Com o pai a tocar, e a mãe quase sempre a acompanhar, acabámos por ir juntos a muitos sítios, com muitas horas de agradável convívio pelo meio. Agora, porém, o que eu tinha para lhes comunicar, tinha a certeza, não lhes iria agradar tanto.
“Vou sair do rancho; não quero continuar; já não me apetece lá estar”, foi o que lhes disse de forma muito resumida - que eu também nunca fui muito de dar grandes explicações. “Mas parecia-me que gostavas de lá estar, toda a gente gosta de ti ; porque é que agora querer sair?”, perguntou a minha mãe, com ar triste e desapontado, enquanto o meu pai assistia à conversa.
Eu sabia muito bem porque queria sair, mas não lhes disse, era segredo meu. E também não me sentia nada à vontade para lhes explicar que o responsável por eu querer sair do rancho era, afinal, o ensaiador: Há algum tempo atrás tinha ele decidido arranjar-me um novo par, sem pedir a minha opinião, e eu não tinha gostado nada. Porque, ao fim e ao cabo, tenho que confessar (agora e aqui, é fácil), que a razão porque eu tinha ido para lá nada tinha tido a ver com “amor” p’lo dançar do vira ou da mazurca, ainda que gostasse de o fazer. Tinha ido para lá, isso sim, porque eu e a moça de que gostava tínhamos combinado entrar, e dançarmos juntos; essa sim, tinha sido a razão. E assim aconteceu durante vários meses, para alegria de ambos: com ensaios, actuações, e por vezes longas deslocações , acabávamos por conseguir passar longo tempo juntos. Com a “brilhante” reorganização levada a cabo pelo ensaiador na formação dos pares tudo isso tinha acabado: para mim, continuar lá tinha deixado de ter graça e de fazer sentido - já não estava lá a fazer nada! E a minha entrega à “carreira de dançarino” acabou, desta forma triste, naquele dia.
Vitor Chuva
20-09-2009
Vitor Chuva
4 comentários:
Caro Vítor,
Mais um bom texto que nos oferece. Nada na vida acontece por acaso e há sempre uma rezão, muitas vezes não visível, por detrás do pano.

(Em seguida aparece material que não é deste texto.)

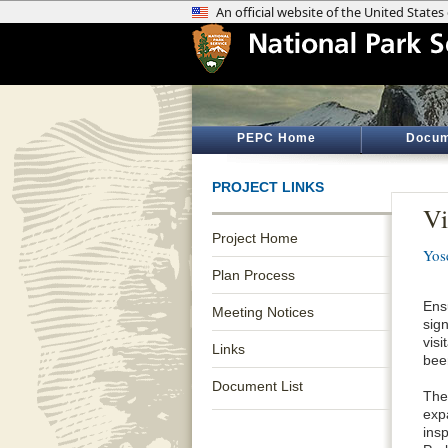
PEPC Home
Docum
PROJECT LINKS
Vi
Project Home
Yos
Plan Process
Ensu
Meeting Notices
sig
vis
Links
bee
Document List
The
expa
insp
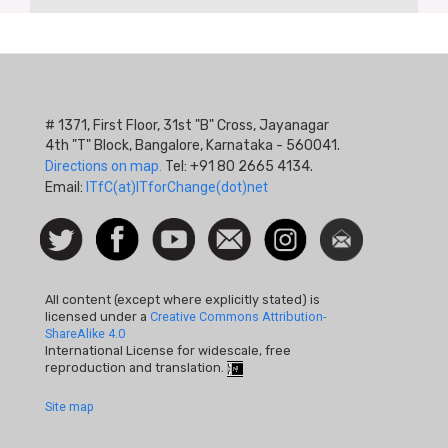
# 1371, First Floor, 31st "B" Cross, Jayanagar
4th "T" Block, Bangalore, Karnataka - 560041.
Directions on map.
Tel: +91 80 2665 4134.
Email:
ITfC(at)ITforChange(dot)net
Social
Follow
Facebook
Watch
Contact
Instagram
Newsletter
Icon
us on
us
Twitter
All content (except where explicitly stated) is
licensed under a
Creative Commons Attribution-
ShareAlike 4.0
International License for widescale, free
reproduction and translation.
Footer
Site map
Quick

Outra verdade é que as pessoas não são tijolos em que se mexa ao acaso. Um ser humano é um elemento muito precioso e sensível com sentimentos que se sobrepõem a outros interesses mais prosaicos. O ensaiador não sabia disso!
Abraço
João
Olá Vitor!
Como sempre adorei a tua narrativa.
Sabes que a vida é mesmo assim, nem sempre as coisas correm como é nosso desejo.
Agora, talvez o ensaiador vos voltasse a colocar juntos...não achas??? digo eu, não sei.
Beijinho
Fernanda
Olá João Soares e Fernanda!
E´verdade, as coisas nem sempre são feitas à medida dos nossos desejos, e a importância das mesmas depende de quem para elas olha; a vida é mesmo assim!
Obrigado pelos simpa
áticos comentários!
Um abraço.
Vitor Chuva
Amigo Vitor Chuva,
Este tema muito bem apresentado reflete muito bem os nossos interesses na vida que por vezes não são devidamente acarinhados por quem nos rodeia e nos faz perder o elan pelas coisas que mais desejamos. Esse ensaiador não era perspicaz pois se o fosse perceberia que era de manter o vosso par que aí se realizava e era feliz fazendo os outros igualmente felizes.
Um abraço e não se ausente que nós precisamos da sua boa escrita para nos animar.